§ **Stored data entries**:
Content starts
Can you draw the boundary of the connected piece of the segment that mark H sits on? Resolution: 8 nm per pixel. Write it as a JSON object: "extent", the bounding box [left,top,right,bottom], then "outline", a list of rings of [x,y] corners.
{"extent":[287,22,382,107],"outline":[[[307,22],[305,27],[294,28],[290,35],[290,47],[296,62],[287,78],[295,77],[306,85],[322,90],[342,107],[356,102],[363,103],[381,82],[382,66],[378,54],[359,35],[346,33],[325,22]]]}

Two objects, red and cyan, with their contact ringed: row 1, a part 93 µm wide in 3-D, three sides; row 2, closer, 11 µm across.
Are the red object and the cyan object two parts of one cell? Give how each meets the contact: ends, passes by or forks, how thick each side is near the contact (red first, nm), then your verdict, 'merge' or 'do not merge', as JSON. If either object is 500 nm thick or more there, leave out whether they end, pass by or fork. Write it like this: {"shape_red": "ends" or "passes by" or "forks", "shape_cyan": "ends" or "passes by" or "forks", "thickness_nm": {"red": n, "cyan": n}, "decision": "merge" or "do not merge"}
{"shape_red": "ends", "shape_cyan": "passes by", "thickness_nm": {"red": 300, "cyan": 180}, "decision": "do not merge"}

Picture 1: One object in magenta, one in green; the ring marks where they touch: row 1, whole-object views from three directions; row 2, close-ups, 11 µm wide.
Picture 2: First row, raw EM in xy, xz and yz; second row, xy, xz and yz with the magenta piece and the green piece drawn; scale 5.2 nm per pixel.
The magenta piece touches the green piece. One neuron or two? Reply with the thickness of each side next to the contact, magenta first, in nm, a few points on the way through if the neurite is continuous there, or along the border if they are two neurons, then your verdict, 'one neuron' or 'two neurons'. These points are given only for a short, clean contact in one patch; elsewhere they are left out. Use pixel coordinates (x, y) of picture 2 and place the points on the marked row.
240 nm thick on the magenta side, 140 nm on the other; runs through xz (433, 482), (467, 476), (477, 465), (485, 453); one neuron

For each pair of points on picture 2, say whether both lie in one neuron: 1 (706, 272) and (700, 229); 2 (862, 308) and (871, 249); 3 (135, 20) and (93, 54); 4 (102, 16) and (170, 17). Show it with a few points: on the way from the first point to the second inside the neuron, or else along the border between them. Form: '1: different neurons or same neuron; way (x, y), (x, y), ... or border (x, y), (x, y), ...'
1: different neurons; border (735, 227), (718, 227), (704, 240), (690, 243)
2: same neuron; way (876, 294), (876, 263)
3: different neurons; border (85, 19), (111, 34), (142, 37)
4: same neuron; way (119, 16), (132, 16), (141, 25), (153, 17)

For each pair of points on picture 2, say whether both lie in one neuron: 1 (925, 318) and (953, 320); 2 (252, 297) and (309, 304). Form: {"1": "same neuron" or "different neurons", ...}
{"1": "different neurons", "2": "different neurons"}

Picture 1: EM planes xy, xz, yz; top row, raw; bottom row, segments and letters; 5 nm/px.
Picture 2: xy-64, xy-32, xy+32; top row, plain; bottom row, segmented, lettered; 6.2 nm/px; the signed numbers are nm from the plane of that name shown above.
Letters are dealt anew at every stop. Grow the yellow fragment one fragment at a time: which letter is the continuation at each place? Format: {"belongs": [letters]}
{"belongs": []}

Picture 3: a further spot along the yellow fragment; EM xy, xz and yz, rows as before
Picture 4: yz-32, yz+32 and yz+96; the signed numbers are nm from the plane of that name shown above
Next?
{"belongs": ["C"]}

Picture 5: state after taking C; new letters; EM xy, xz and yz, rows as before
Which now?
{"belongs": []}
Content ends
Reproduce every record word for word.

§ **Response below**:
Can you draw the boundary of the connected piece of the segment that mark H sits on? Resolution: 8 nm per pixel. Write it as a JSON object: "extent", the bounding box [left,top,right,bottom], then "outline", a list of rings of [x,y] corners.
{"extent":[287,22,382,107],"outline":[[[307,22],[305,27],[294,28],[290,35],[290,47],[296,62],[287,78],[295,77],[306,85],[322,90],[342,107],[356,102],[363,103],[381,82],[382,66],[378,54],[359,35],[346,33],[325,22]]]}

Two objects, red and cyan, with their contact ringed: row 1, a part 93 µm wide in 3-D, three sides; row 2, closer, 11 µm across.
Are the red object and the cyan object two parts of one cell? Give how each meets the contact: ends, passes by or forks, how thick each side is near the contact (red first, nm), then your verdict, 'merge' or 'do not merge', as JSON. If either object is 500 nm thick or more there, leave out whether they end, pass by or fork. Write it like this: {"shape_red": "ends" or "passes by" or "forks", "shape_cyan": "ends" or "passes by" or "forks", "thickness_nm": {"red": n, "cyan": n}, "decision": "merge" or "do not merge"}
{"shape_red": "ends", "shape_cyan": "passes by", "thickness_nm": {"red": 300, "cyan": 180}, "decision": "do not merge"}

Picture 1: One object in magenta, one in green; the ring marks where they touch: row 1, whole-object views from three directions; row 2, close-ups, 11 µm wide.
Picture 2: First row, raw EM in xy, xz and yz; second row, xy, xz and yz with the magenta piece and the green piece drawn; scale 5.2 nm per pixel.
The magenta piece touches the green piece. One neuron or two? Reply with the thickness of each side next to the contact, magenta first, in nm, a few points on the way through if the neurite is continuous there, or along the border if they are two neurons, then your verdict, 'one neuron' or 'two neurons'. These points are given only for a short, clean contact in one patch; elsewhere they are left out. Use pixel coordinates (x, y) of picture 2 and place the points on the marked row.
240 nm thick on the magenta side, 140 nm on the other; runs through xz (433, 482), (467, 476), (477, 465), (485, 453); one neuron

For each pair of points on picture 2, say whether both lie in one neuron: 1 (706, 272) and (700, 229); 2 (862, 308) and (871, 249); 3 (135, 20) and (93, 54); 4 (102, 16) and (170, 17). Show it with a few points: on the way from the first point to the second inside the neuron, or else along the border between them. Form: '1: different neurons or same neuron; way (x, y), (x, y), ... or border (x, y), (x, y), ...'
1: different neurons; border (735, 227), (718, 227), (704, 240), (690, 243)
2: same neuron; way (876, 294), (876, 263)
3: different neurons; border (85, 19), (111, 34), (142, 37)
4: same neuron; way (119, 16), (132, 16), (141, 25), (153, 17)

For each pair of points on picture 2, say whether both lie in one neuron: 1 (925, 318) and (953, 320); 2 (252, 297) and (309, 304). Form: {"1": "same neuron" or "different neurons", ...}
{"1": "different neurons", "2": "different neurons"}

Picture 1: EM planes xy, xz, yz; top row, raw; bottom row, segments and letters; 5 nm/px.
Picture 2: xy-64, xy-32, xy+32; top row, plain; bottom row, segmented, lettered; 6.2 nm/px; the signed numbers are nm from the plane of that name shown above.
Letters are dealt anew at every stop. Grow the yellow fragment one fragment at a time: which letter is the continuation at each place? Format: {"belongs": [letters]}
{"belongs": []}

Picture 3: a further spot along the yellow fragment; EM xy, xz and yz, rows as before
Picture 4: yz-32, yz+32 and yz+96; the signed numbers are nm from the plane of that name shown above
Next?
{"belongs": ["C"]}

Picture 5: state after taking C; new letters; EM xy, xz and yz, rows as before
Which now?
{"belongs": []}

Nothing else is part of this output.